This structure allows the simultaneous access to the data by an arbitrary number of client applications. As the data is loaded in the memory of the server process at all times, access to the data is rapid, not requiring any disk access, and statistical queries can be performed very rapidly on the data. It is theoretically possible to implement seperately different client applications as all that is required is that these follow the defined (defined in the code only at the moment) protocols. For example, it should be quite easy to implement perl scripts that access the data from the server, and perform specific analysis on this data.

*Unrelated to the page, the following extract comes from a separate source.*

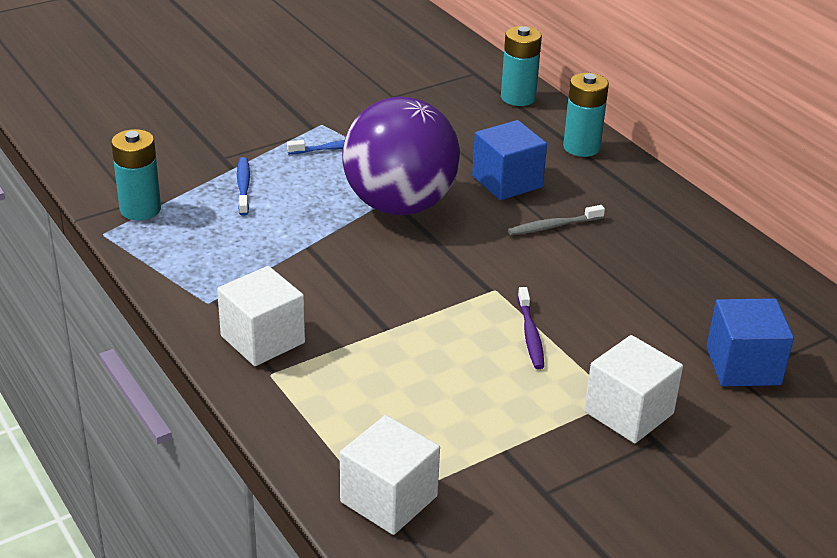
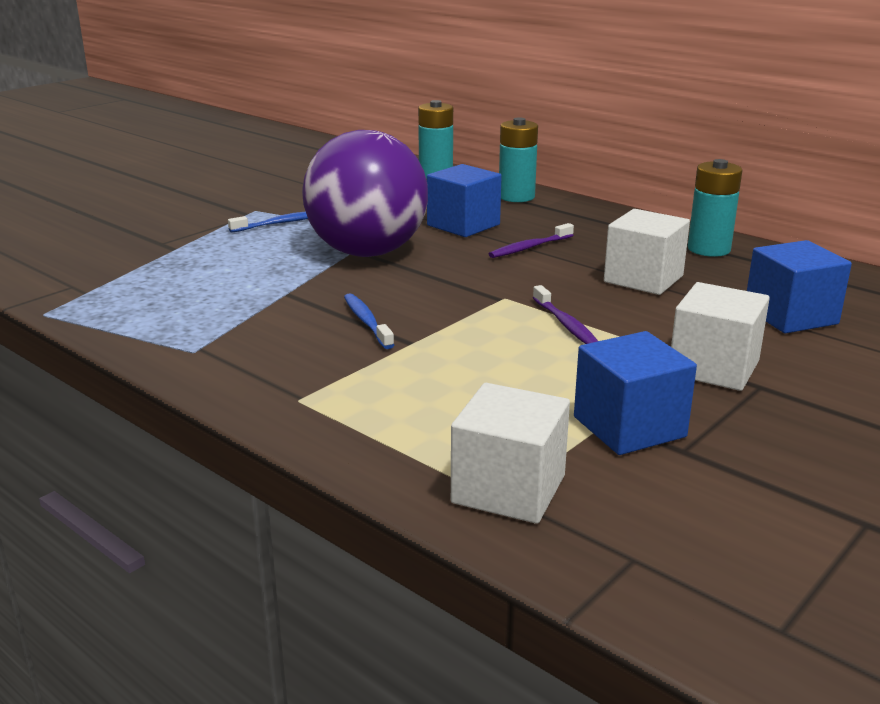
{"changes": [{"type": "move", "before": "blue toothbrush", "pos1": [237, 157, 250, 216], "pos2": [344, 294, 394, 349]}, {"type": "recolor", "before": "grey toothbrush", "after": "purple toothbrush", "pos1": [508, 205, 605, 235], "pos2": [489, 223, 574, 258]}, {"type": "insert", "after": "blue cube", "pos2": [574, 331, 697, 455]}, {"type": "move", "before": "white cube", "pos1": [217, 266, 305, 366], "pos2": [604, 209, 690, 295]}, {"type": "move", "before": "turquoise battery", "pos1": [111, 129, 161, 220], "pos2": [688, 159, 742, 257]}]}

Currently, expression data is only loaded into the database at server startup, whereas it is possible to implement ways of dynamically adding data to the server process during run times this is difficult to do without compromising analysis speeds. Given that adding data to the system is not a frequently occuring event, and that implementing a dynamic adding function well is not straightforward I haven't yet thought about it.

Additionally the server process requires a set of files containing genomic sequence in order to be able to server this to the client process. These files should contain only sequence, there should be one for each chromosome, and they should be complete, and synchronised with the specific version of the genome has been used to compile gene and probe set coordinates. Normal administrators/users should not modify these files or otherwise change components of the system.

Starting the server

The server process requires that the database server is running, and that the appropriate database is available to the server process once this starts up. Currently the name of the database and the access methods are hardcoded into the program, but this can be overrided with the -d command line switch. Don't use this though, unless you know what you are doing (which if you're reading this, you probably don't know yet). To start the server process do the following :

  1. Either log on to the system as the database superuser (usually postgres), or use the 'su - postgres' command to substitute user.
  2. Issue the command 'pg_ctl start'.
  3. Exit from the superuse, either by logging off or by typing 'exit' to get back to your normal user mode.
  4. Log in as the system administrator (or su).
  5. Issue the command 'restart_server.pl'. This is a small script which tries to work out if there is a currently running server, which if running, gets killed, followed by the restarting of the server itself. This is a very simple script that might not work on all platforms. Note that it also will not work if you are running several versions of the server using different databases and ports. If this is the case then you are on your own. The server can also be started manually by typing the command 'mtserver_x.y'. Where x and y correspond to the major and minor version numbers of the server. This command can take two switches, -p for the portnumber and -d for the name of the database to be used. On starting the server process calls daemon in order to background itself. However, it will continue to spew out text to the terminal from which it was started. This can be useful if there are any problems, but after making sure that the server has started one can just close the terminal. To stop the server use the appropriate combinations of ps and kill (eg. 'ps aux | grep mtserver' to get the process id and kill to stop it).
  6. Logout, and wait for some time for the server to start. This may take up to 30 minutes or so on slower hardware. This is a long time, but unless you have a lot of data (>100 samples) or your hardware is slow it shouldn't be too bad.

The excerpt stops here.